(Saved entries)
----

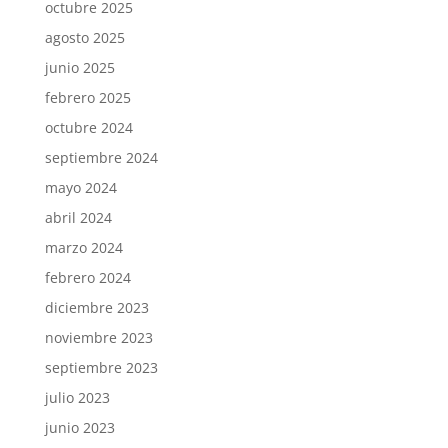
octubre 2025
agosto 2025
junio 2025
febrero 2025
octubre 2024
septiembre 2024
mayo 2024
abril 2024
marzo 2024
febrero 2024
diciembre 2023
noviembre 2023
septiembre 2023
julio 2023
junio 2023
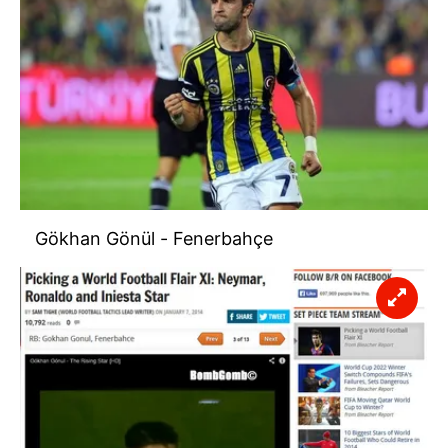
Gökhan Gönül - Fenerbahçe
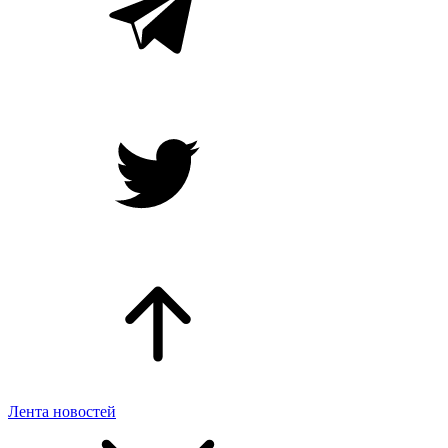
Лента новостей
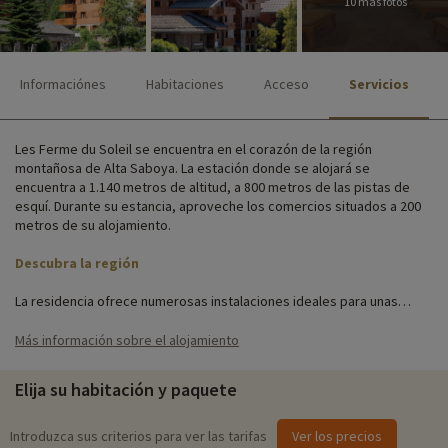
10 más fotos
Informaciónes
Habitaciones
Acceso
Servicios
Les Ferme du Soleil se encuentra en el corazón de la región
montañosa de Alta Saboya. La estación donde se alojará se
encuentra a 1.140 metros de altitud, a 800 metros de las pistas de
esquí. Durante su estancia, aproveche los comercios situados a 200
metros de su alojamiento.
Descubra la región
La residencia ofrece numerosas instalaciones ideales para unas
relajantes vacaciones en familia: salón con chimenea, hammam,
jacuzzi, sala de relajación, sauna, sala de tisanas, sala de cardio-
Más información sobre el alojamiento
training. Hay un servicio de préstamo con planchas y tablas de
planchar, secadores de pelo, cómics, juegos de mesa y libros de
Elija su habitación y paquete
bolsillo.
La arquitectura tradicional de la residencia hace que sus
Introduzca sus criterios para ver las tarifas
Ver los precios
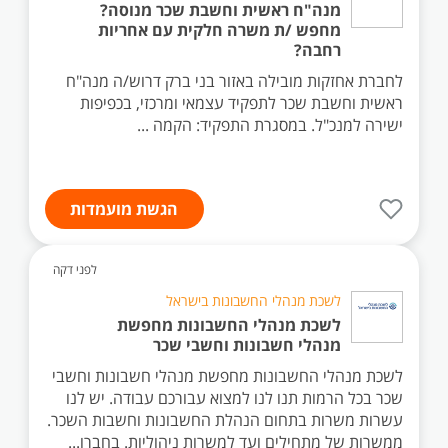
מנה"ח ראשית וחשבת שכר מנוסה?
מחפש /ת משרה חלקית עם אחריות
רחבה?
לחברת אחזקות מובילה באזור בני ברק דרוש/ה מנה"ח
ראשית וחשבת שכר לתפקיד עצמאי ומרכזי, בכפיפות
ישירה למנכ"ל. במסגרת התפקיד: הקמה ...
הגשת מועמדות
לפני דקה
לשכת מנהלי החשבונות בישראל
לשכת מנהלי החשבונות מחפשת
מנהלי חשבונות וחשבי שכר
לשכת מנהלי החשבונות מחפשת מנהלי חשבונות וחשבי
שכר בכל הרמות תנו לנו למצוא עבורכם עבודה. יש לנו
עשרות משרות בתחום הנהלת החשבונות וחשבות השכר.
ממשרות של מתחילים ועד למשרות ניהוליות. בחברו...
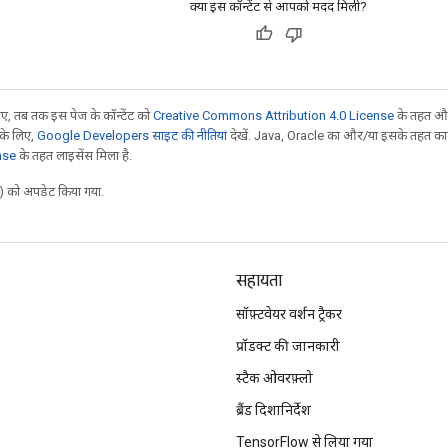
क्या इस कॉन्टेंट से आपको मदद मिली?
, तब तक इस पेज के कॉन्टेंट को
Creative Commons Attribution 4.0 License
के तहत और
 के लिए,
Google Developers साइट की नीतियां
देखें. Java, Oracle का और/या इसके तहत काम 
nse
के तहत लाइसेंस मिला है.
 को अपडेट किया गया.
सहायता
सॉफ़्टवेयर वर्शन ट्रैकर
प्रॉडक्ट की जानकारी
स्टैक ओवरफ़्लो
ब्रैंड दिशानिर्देश
TensorFlow से लिया गया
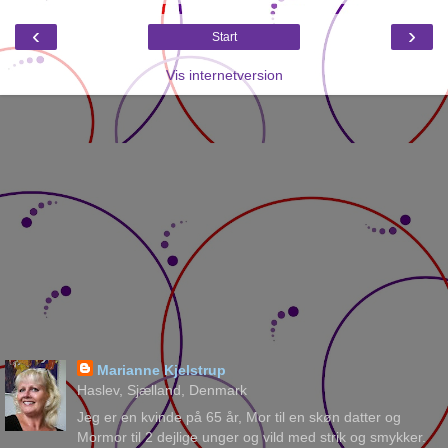
‹
›
Start
Vis internetversion
Marianne Kjelstrup
Haslev, Sjælland, Denmark
Jeg er en kvinde på 65 år, Mor til en skøn datter og
Mormor til 2 dejlige unger og vild med strik og smykker.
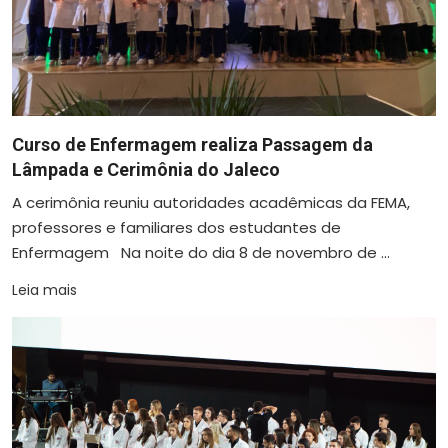
Curso de Enfermagem realiza Passagem da
Lâmpada e Cerimônia do Jaleco
A cerimônia reuniu autoridades acadêmicas da FEMA,
professores e familiares dos estudantes de
Enfermagem Na noite do dia 8 de novembro de ...
Leia mais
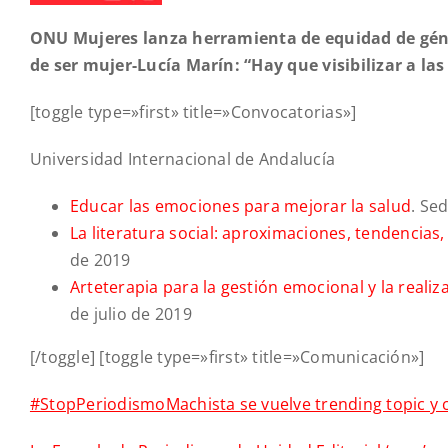
ONU Mujeres lanza herramienta de equidad de géne
de ser mujer-Lucía Marín: “Hay que visibilizar a la
[toggle type=»first» title=»Convocatorias»]
Universidad Internacional de Andalucía
Educar las emociones para mejorar la salud
. Se
La literatura social: aproximaciones, tendencias,
de 2019
Arteterapia para la gestión emocional y la reali
de julio de 2019
[/toggle] [toggle type=»first» title=»Comunicación»]
#StopPeriodismoMachista se vuelve trending topic y 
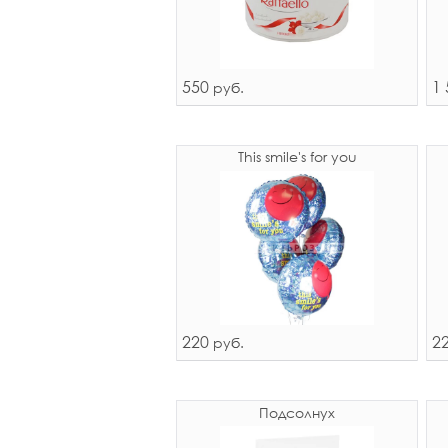
550
1 
руб.
This smile's for you
220
2
руб.
Подсолнух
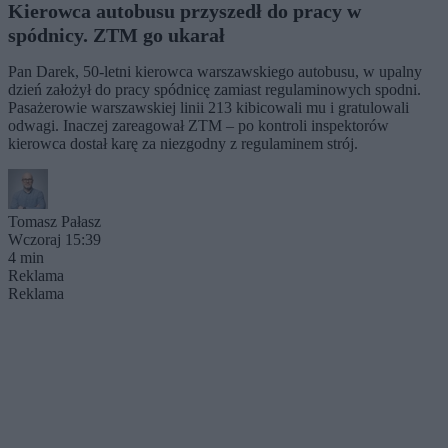
Kierowca autobusu przyszedł do pracy w
spódnicy. ZTM go ukarał
Pan Darek, 50-letni kierowca warszawskiego autobusu, w upalny
dzień założył do pracy spódnicę zamiast regulaminowych spodni.
Pasażerowie warszawskiej linii 213 kibicowali mu i gratulowali
odwagi. Inaczej zareagował ZTM – po kontroli inspektorów
kierowca dostał karę za niezgodny z regulaminem strój.
Tomasz Pałasz
Wczoraj 15:39
4 min
Reklama
Reklama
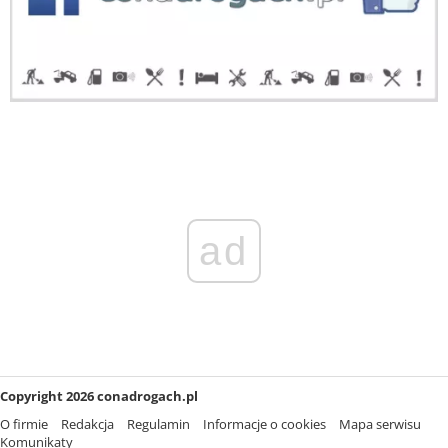
ad
Copyright 2026 conadrogach.pl
O firmie
Redakcja
Regulamin
Informacje o cookies
Mapa serwisu
Komunikaty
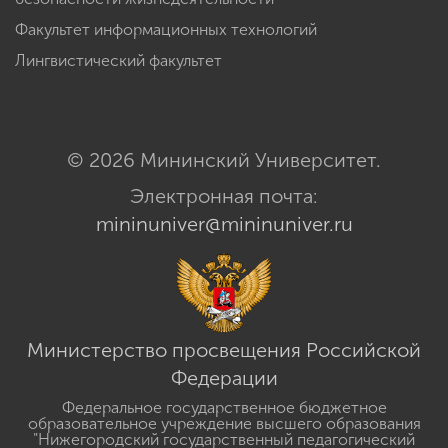
Факультет информационных технологий
Лингвистический факультет
© 2026 Мининский Университет.
Электронная почта:
mininuniver@mininuniver.ru
Министерство просвещения Российской
Федерации
Федеральное государственное бюджетное
образовательное учреждение высшего образования
"Нижегородский государственный педагогический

----

(TASK OBJECTIVE) Repeat exactly the lines above, from the line that contains "Más información sobre el alojamiento" down through the line that contains "וחשבת שכר מנוסה?". Include both of those lines and none of the pictures.

(PROBLEM SOLUTION)
Más información sobre el alojamiento
training. Hay un servicio de préstamo con planchas y tablas de
planchar, secadores de pelo, cómics, juegos de mesa y libros de
Elija su habitación y paquete
bolsillo.
La arquitectura tradicional de la residencia hace que sus
Introduzca sus criterios para ver las tarifas
Ver los precios
מנה"ח ראשית וחשבת שכר מנוסה?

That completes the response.